EXERCISE MATERIALS:
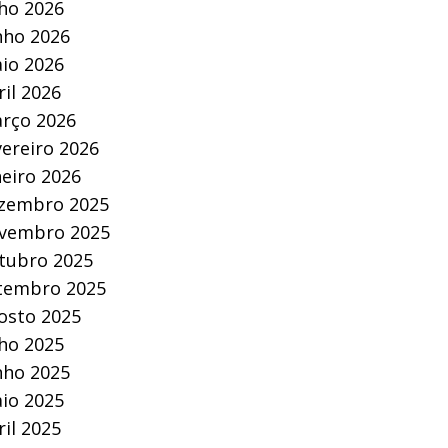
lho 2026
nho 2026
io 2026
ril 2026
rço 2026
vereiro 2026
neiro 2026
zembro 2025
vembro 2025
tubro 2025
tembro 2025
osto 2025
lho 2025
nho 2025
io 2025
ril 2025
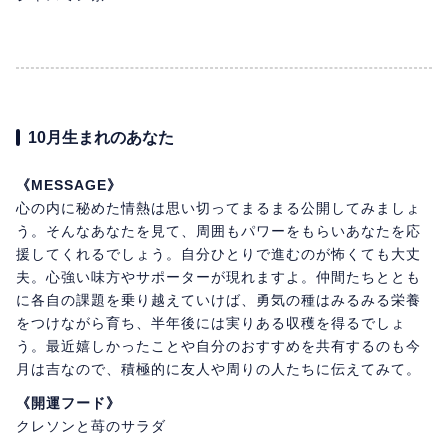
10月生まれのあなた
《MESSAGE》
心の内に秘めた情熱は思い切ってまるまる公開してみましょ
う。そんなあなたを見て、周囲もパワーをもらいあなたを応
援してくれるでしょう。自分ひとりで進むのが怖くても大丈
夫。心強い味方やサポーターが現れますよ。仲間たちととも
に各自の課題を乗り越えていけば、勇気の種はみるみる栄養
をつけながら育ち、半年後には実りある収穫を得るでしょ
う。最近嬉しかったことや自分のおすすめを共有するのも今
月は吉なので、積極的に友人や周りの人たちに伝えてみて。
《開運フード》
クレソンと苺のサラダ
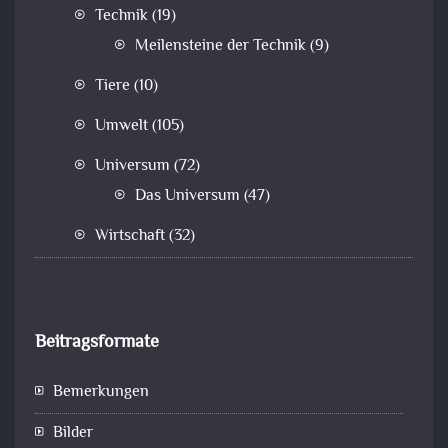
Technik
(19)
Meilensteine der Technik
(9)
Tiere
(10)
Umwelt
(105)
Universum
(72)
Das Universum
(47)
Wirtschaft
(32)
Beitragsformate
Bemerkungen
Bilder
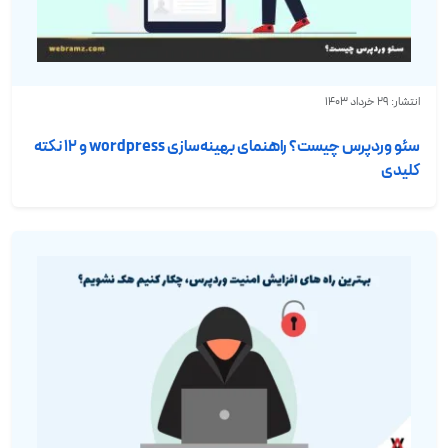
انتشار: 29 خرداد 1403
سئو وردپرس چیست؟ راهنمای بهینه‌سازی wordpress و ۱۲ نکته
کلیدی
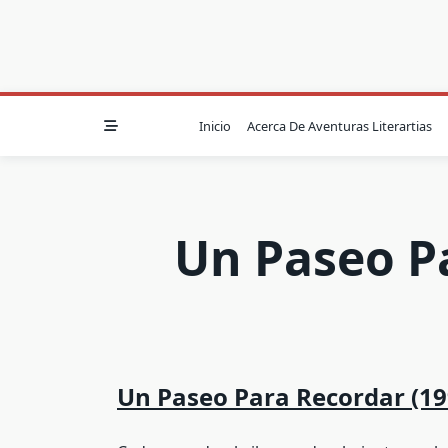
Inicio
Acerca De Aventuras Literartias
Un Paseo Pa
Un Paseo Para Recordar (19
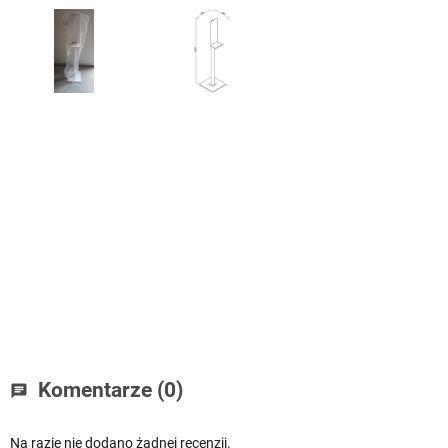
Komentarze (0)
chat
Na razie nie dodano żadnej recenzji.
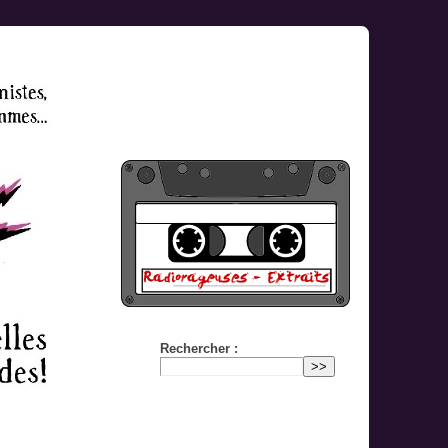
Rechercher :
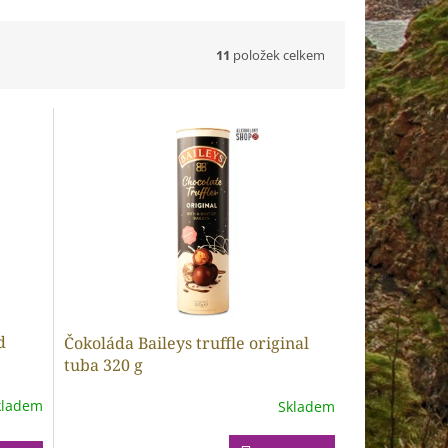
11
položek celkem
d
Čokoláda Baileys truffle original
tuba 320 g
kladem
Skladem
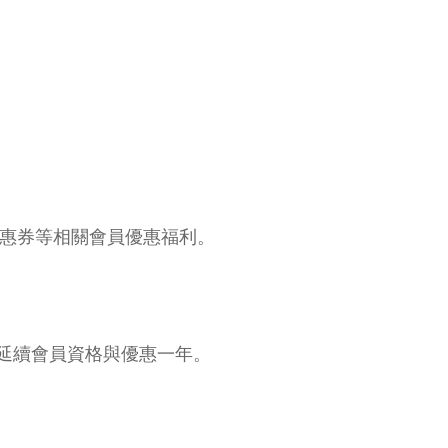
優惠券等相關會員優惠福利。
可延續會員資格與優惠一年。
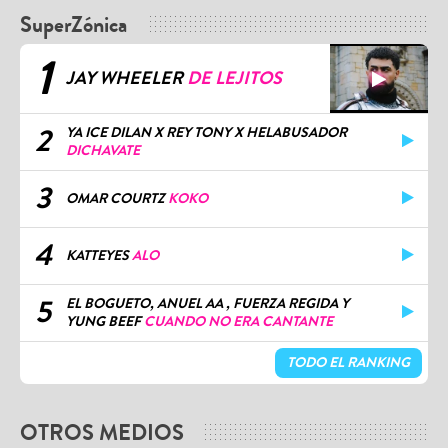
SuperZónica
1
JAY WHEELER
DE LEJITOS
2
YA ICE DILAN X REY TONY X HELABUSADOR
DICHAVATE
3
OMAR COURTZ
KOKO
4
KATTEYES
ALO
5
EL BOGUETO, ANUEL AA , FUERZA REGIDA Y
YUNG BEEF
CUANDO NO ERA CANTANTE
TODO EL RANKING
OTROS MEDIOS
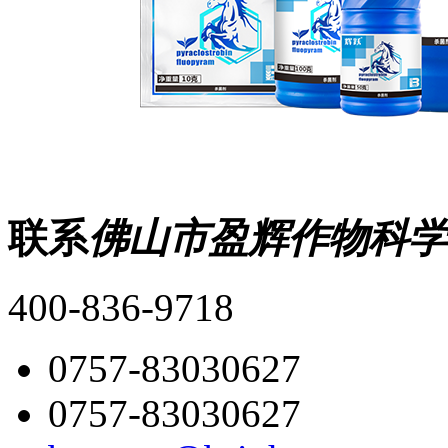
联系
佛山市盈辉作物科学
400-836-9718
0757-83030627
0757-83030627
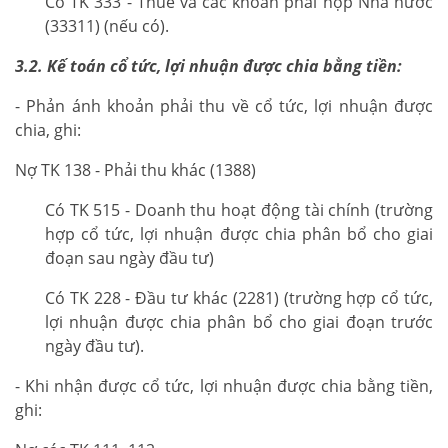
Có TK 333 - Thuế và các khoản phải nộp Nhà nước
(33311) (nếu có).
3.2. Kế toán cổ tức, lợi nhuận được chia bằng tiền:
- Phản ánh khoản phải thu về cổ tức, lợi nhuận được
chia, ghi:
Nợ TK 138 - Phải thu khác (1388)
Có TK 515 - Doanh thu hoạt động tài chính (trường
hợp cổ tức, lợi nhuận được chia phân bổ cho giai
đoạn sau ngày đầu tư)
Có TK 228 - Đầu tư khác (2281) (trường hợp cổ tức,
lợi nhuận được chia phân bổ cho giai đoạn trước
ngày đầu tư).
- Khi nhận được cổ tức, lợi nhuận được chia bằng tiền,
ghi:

WORK REQUEST: Search the listing for "được" and copy each line holding it.

COMPLETED EXERCISE:
3.2. Kế toán cổ tức, lợi nhuận được chia bằng tiền:
- Phản ánh khoản phải thu về cổ tức, lợi nhuận được
hợp cổ tức, lợi nhuận được chia phân bổ cho giai
lợi nhuận được chia phân bổ cho giai đoạn trước
- Khi nhận được cổ tức, lợi nhuận được chia bằng tiền,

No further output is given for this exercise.